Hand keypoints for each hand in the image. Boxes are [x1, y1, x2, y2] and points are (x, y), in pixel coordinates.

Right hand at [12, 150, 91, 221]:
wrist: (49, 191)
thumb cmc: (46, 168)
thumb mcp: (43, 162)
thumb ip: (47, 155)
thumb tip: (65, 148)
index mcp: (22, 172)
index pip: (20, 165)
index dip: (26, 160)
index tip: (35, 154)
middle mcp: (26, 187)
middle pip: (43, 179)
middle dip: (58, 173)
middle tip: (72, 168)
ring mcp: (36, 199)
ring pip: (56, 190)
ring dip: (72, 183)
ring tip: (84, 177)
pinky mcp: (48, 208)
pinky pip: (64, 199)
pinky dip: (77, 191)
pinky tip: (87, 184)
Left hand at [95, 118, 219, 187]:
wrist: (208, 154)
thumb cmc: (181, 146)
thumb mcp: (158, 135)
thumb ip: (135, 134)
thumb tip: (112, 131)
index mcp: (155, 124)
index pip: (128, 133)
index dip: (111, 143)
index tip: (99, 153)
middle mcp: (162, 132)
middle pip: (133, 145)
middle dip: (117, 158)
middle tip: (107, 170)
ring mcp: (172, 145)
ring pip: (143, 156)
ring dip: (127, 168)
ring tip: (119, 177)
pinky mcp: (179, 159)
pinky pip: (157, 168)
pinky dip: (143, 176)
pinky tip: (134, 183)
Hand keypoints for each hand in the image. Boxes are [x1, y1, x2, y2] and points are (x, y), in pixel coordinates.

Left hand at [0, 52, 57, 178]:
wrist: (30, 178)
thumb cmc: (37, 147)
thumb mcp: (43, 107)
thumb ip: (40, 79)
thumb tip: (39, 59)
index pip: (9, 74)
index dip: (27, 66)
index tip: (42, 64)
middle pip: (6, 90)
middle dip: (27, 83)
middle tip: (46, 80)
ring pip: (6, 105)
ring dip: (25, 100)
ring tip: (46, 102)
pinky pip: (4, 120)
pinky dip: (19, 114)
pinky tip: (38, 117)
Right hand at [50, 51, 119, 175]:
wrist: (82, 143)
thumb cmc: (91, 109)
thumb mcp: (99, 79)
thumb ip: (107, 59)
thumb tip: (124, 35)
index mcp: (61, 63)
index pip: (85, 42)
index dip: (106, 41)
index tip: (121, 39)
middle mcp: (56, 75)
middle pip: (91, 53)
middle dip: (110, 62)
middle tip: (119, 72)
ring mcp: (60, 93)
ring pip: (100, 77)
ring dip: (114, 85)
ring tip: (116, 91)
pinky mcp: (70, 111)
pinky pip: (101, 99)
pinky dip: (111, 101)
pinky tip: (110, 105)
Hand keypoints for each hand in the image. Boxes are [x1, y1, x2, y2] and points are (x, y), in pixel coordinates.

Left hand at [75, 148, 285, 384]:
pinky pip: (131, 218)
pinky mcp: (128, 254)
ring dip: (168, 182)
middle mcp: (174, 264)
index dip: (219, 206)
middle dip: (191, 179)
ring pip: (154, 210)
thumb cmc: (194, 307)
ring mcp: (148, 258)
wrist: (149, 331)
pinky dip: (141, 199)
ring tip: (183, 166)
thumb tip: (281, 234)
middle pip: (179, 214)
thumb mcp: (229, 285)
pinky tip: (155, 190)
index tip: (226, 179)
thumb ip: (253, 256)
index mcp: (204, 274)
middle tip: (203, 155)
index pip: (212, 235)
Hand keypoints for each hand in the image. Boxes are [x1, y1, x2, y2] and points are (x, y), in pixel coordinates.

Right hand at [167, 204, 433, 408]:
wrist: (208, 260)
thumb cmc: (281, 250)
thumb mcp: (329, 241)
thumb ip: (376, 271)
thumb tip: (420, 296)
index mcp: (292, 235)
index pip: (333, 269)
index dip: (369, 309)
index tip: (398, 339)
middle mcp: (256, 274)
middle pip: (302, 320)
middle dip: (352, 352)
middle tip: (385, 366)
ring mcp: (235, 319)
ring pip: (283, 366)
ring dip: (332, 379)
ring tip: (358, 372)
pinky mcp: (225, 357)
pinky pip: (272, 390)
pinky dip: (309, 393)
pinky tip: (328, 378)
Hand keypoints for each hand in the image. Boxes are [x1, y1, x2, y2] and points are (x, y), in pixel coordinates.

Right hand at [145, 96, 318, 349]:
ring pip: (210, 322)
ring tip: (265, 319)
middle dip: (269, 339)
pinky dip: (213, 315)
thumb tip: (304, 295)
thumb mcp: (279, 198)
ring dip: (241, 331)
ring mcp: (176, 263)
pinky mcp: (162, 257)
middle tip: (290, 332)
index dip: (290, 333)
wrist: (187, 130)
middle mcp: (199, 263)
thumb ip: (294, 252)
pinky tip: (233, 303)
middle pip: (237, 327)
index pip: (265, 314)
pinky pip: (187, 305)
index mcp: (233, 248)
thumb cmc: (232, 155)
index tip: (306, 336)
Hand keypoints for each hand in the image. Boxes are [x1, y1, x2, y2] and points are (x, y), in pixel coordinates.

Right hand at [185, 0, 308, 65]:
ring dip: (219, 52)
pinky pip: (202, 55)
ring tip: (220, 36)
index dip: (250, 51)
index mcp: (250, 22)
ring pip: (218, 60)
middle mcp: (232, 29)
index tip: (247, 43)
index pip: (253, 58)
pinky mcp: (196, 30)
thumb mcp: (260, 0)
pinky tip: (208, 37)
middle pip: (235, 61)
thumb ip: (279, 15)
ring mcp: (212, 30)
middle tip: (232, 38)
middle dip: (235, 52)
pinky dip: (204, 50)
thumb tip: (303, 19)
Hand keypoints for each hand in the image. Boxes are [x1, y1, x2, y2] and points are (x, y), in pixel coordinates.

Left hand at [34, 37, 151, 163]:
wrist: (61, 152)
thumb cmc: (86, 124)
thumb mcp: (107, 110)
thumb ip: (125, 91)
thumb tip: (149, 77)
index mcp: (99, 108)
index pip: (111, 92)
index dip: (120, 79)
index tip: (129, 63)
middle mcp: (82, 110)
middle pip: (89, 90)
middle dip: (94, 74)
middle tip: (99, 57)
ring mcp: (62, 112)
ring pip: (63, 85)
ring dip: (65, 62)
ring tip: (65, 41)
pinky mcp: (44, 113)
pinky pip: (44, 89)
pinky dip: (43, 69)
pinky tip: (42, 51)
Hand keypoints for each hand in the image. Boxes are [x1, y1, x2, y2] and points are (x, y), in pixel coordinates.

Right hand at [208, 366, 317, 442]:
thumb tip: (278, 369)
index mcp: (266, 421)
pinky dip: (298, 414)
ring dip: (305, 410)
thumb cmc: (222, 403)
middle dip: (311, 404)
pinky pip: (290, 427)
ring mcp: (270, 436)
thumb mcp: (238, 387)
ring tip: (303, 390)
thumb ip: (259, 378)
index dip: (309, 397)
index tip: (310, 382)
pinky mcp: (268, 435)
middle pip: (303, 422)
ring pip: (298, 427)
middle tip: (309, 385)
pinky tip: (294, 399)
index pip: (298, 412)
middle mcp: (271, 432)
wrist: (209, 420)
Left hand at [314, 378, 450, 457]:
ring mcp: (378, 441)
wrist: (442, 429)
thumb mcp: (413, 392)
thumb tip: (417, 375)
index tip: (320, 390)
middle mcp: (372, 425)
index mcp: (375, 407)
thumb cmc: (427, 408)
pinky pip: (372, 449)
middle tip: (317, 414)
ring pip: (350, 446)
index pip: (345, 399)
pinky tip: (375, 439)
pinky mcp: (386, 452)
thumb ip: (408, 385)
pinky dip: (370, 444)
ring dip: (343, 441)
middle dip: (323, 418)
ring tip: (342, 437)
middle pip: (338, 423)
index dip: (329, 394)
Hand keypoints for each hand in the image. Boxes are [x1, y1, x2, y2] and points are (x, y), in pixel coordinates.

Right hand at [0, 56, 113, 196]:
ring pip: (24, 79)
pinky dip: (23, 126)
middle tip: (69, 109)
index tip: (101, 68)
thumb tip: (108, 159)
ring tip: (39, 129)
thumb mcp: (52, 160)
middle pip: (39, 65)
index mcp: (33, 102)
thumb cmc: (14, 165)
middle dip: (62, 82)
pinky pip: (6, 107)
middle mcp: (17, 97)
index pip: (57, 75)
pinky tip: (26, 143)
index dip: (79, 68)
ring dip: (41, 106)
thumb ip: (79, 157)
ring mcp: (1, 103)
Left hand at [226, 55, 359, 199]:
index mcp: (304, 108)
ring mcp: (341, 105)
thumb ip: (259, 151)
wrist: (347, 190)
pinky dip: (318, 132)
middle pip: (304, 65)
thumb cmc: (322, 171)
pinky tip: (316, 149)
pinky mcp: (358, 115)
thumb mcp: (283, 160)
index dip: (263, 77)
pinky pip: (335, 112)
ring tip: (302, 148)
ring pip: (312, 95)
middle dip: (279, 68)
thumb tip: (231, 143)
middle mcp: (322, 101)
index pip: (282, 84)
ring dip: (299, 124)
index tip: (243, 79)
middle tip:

***

_ACTIVITY_
Using the material above, return every line that holds the string "Right".

_TASK SOLUTION_
Right hand at [12, 150, 91, 221]:
Right hand at [50, 51, 119, 175]:
Right hand at [167, 204, 433, 408]:
Right hand at [145, 96, 318, 349]:
Right hand at [185, 0, 308, 65]:
Right hand at [208, 366, 317, 442]:
Right hand at [0, 56, 113, 196]:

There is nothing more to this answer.